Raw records
┌──

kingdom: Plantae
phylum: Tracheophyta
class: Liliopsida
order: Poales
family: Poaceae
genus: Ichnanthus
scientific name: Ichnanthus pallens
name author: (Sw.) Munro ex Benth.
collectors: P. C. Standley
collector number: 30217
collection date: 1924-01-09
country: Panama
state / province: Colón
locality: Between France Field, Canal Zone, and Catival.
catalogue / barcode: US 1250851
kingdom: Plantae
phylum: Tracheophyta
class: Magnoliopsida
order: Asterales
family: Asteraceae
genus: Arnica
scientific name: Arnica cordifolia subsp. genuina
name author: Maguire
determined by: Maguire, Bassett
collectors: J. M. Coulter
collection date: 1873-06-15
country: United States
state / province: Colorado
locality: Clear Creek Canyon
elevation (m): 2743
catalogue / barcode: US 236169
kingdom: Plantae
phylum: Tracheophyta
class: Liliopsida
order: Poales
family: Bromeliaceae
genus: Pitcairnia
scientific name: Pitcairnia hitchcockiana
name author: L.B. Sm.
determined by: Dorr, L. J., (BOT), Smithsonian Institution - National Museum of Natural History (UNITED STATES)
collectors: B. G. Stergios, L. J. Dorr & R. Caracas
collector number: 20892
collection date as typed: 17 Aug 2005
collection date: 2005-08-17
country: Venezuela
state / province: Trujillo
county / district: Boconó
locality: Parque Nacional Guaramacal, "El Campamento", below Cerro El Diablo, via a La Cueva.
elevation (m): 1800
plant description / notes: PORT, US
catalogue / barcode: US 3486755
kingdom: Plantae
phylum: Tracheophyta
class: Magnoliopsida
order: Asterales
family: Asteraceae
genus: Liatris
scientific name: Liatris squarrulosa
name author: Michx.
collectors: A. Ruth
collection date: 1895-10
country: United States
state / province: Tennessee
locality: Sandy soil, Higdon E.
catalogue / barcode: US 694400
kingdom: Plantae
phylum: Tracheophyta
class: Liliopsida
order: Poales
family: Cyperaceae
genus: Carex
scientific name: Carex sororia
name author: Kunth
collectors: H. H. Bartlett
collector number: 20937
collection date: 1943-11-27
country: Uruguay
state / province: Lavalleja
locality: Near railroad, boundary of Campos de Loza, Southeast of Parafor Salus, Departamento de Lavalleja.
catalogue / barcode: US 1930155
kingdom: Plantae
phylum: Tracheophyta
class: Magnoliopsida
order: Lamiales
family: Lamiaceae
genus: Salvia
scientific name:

└──

#### [Exercise task]
Substitute "site" for "locality" throughout the items above, and write out every line again with nothing else changed.

#### [Result for this exercise]
kingdom: Plantae
phylum: Tracheophyta
class: Liliopsida
order: Poales
family: Poaceae
genus: Ichnanthus
scientific name: Ichnanthus pallens
name author: (Sw.) Munro ex Benth.
collectors: P. C. Standley
collector number: 30217
collection date: 1924-01-09
country: Panama
state / province: Colón
site: Between France Field, Canal Zone, and Catival.
catalogue / barcode: US 1250851
kingdom: Plantae
phylum: Tracheophyta
class: Magnoliopsida
order: Asterales
family: Asteraceae
genus: Arnica
scientific name: Arnica cordifolia subsp. genuina
name author: Maguire
determined by: Maguire, Bassett
collectors: J. M. Coulter
collection date: 1873-06-15
country: United States
state / province: Colorado
site: Clear Creek Canyon
elevation (m): 2743
catalogue / barcode: US 236169
kingdom: Plantae
phylum: Tracheophyta
class: Liliopsida
order: Poales
family: Bromeliaceae
genus: Pitcairnia
scientific name: Pitcairnia hitchcockiana
name author: L.B. Sm.
determined by: Dorr, L. J., (BOT), Smithsonian Institution - National Museum of Natural History (UNITED STATES)
collectors: B. G. Stergios, L. J. Dorr & R. Caracas
collector number: 20892
collection date as typed: 17 Aug 2005
collection date: 2005-08-17
country: Venezuela
state / province: Trujillo
county / district: Boconó
site: Parque Nacional Guaramacal, "El Campamento", below Cerro El Diablo, via a La Cueva.
elevation (m): 1800
plant description / notes: PORT, US
catalogue / barcode: US 3486755
kingdom: Plantae
phylum: Tracheophyta
class: Magnoliopsida
order: Asterales
family: Asteraceae
genus: Liatris
scientific name: Liatris squarrulosa
name author: Michx.
collectors: A. Ruth
collection date: 1895-10
country: United States
state / province: Tennessee
site: Sandy soil, Higdon E.
catalogue / barcode: US 694400
kingdom: Plantae
phylum: Tracheophyta
class: Liliopsida
order: Poales
family: Cyperaceae
genus: Carex
scientific name: Carex sororia
name author: Kunth
collectors: H. H. Bartlett
collector number: 20937
collection date: 1943-11-27
country: Uruguay
state / province: Lavalleja
site: Near railroad, boundary of Campos de Loza, Southeast of Parafor Salus, Departamento de Lavalleja.
catalogue / barcode: US 1930155
kingdom: Plantae
phylum: Tracheophyta
class: Magnoliopsida
order: Lamiales
family: Lamiaceae
genus: Salvia
scientific name:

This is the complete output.